To get the gradient, we need to differentiate the loss \(L\) with respect to \(z_i\):
Using the expression for \(L\) and \(\hat{y}_i\), we get: \[ \frac{\partial L}{\partial z_i}=\frac{\partial L}{\partial \hat{y}_t} \cdot \frac{\partial \hat{y}_t}{\partial z_i} \]
Given \(L=-\log \left(\hat{y}_t\right)\), we have: \[ \frac{\partial L}{\partial \hat{y}_t}=-\frac{1}{\hat{y}_t} \]

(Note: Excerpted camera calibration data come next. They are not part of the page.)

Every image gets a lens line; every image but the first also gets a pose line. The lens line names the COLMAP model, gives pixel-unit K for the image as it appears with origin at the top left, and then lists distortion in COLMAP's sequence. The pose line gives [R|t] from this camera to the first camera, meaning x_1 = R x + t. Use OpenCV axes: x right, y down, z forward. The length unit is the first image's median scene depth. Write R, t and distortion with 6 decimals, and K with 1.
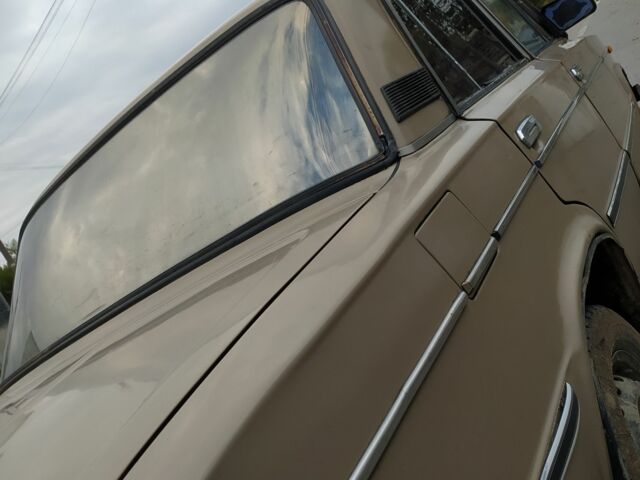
lens RADIAL K [[604.1, 0, 320.0], [0, 604.1, 240.0], [0, 0, 1]] dist [0.010761, 0.000600]
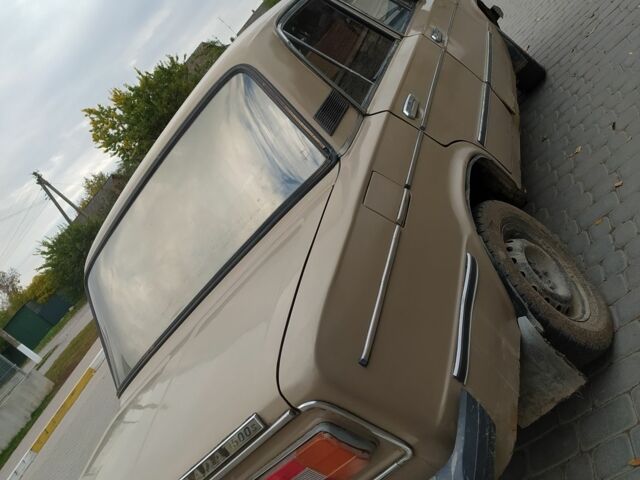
lens RADIAL K [[604.1, 0, 320.0], [0, 604.1, 240.0], [0, 0, 1]] dist [0.010761, 0.000600]
pose [[0.944203, -0.323950, 0.059478, -0.082636], [0.318831, 0.944284, 0.081699, -0.071379], [-0.082630, -0.058177, 0.994881, -0.603946]]
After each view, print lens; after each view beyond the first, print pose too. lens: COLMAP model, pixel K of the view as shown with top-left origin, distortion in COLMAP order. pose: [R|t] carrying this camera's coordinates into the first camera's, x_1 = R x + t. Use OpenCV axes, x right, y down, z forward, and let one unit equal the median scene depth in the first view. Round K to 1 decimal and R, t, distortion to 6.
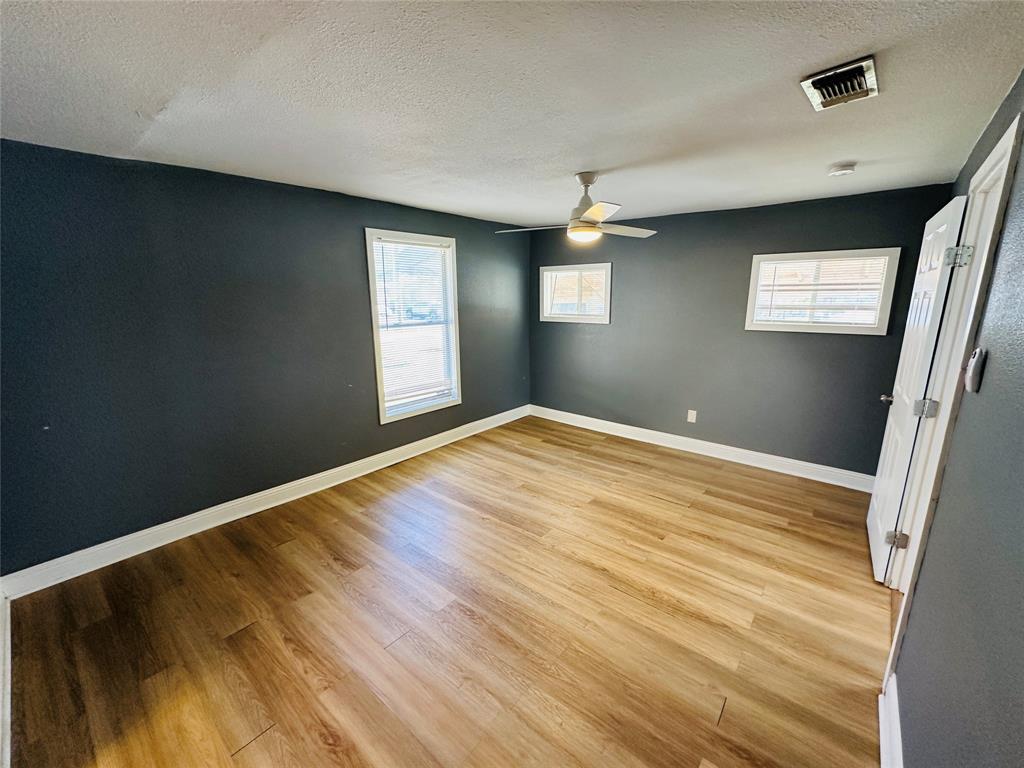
lens RADIAL K [[411.4, 0, 512.7], [0, 411.4, 382.5], [0, 0, 1]] dist [-0.002866, 0.000150]
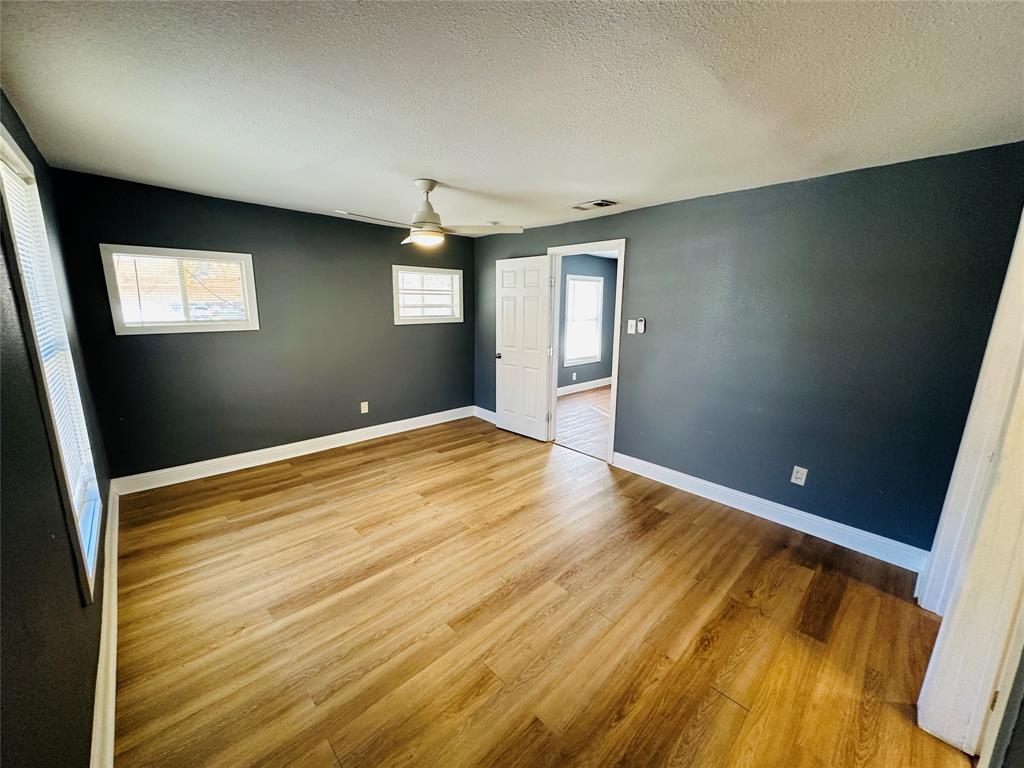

For \(\frac{\partial \hat{y}_t}{\partial z_k}\), there are two cases to consider:
When \(i=t\), the derivative of the softmax function w.r.t. \(z_k\) is: \[ \frac{\partial \hat{y}_t}{\partial z_i}=\frac{e^{z_i} \sum_{j=1}^C e^{z_j}-e^{z_i} e^{z_i}}{\left(\sum_{j=1}^C e^{z_j}\right)^2}=\frac{e^{z_i}}{\sum_{j=1}^C e^{z_j}}\left(1-\frac{e^{z_i}}{\sum_{j=1}^C e^{z_j}}\right)=\hat{y}_t\left(1-\hat{y}_t\right) . \]
When \(i \neq t\), the derivative of the softmax function w.r.t. \(z_k\) is: \[ \frac{\partial \hat{y}_t}{\partial z_i}=\frac{ e^{z_i} (0- e^{z_k})}{\left(\sum_{j=1}^C e^{z_j}\right)^2}=-\frac{e^{z_i}}{\sum_{j=1}^C e^{z_j}} \cdot \frac{e^{z_i}}{\sum_{j=1}^C e^{z_j}}=-\hat{y}_t \hat{y}_i . \]
Putting it all together, the gradient of the loss w.r.t. \(z_k\) is:
If \(i=t\) (for the true class): \[ \frac{\partial L}{\partial z_k}=\hat{y}_i-1 \triangleq \text{softmax}(z_i) - 1 . \]
If \(i \neq t\) (for the other classes): \[ \frac{\partial L}{\partial z_k}=\hat{y}_i \triangleq \text{softmax}(z_i) . \]
To conclude: \[ \frac{\partial L}{\partial z_i}= \begin{cases}\operatorname{softmax}\left(z_i\right)-1, & i=t \\ \operatorname{softmax}\left(z_i\right), & i \neq t\end{cases} \]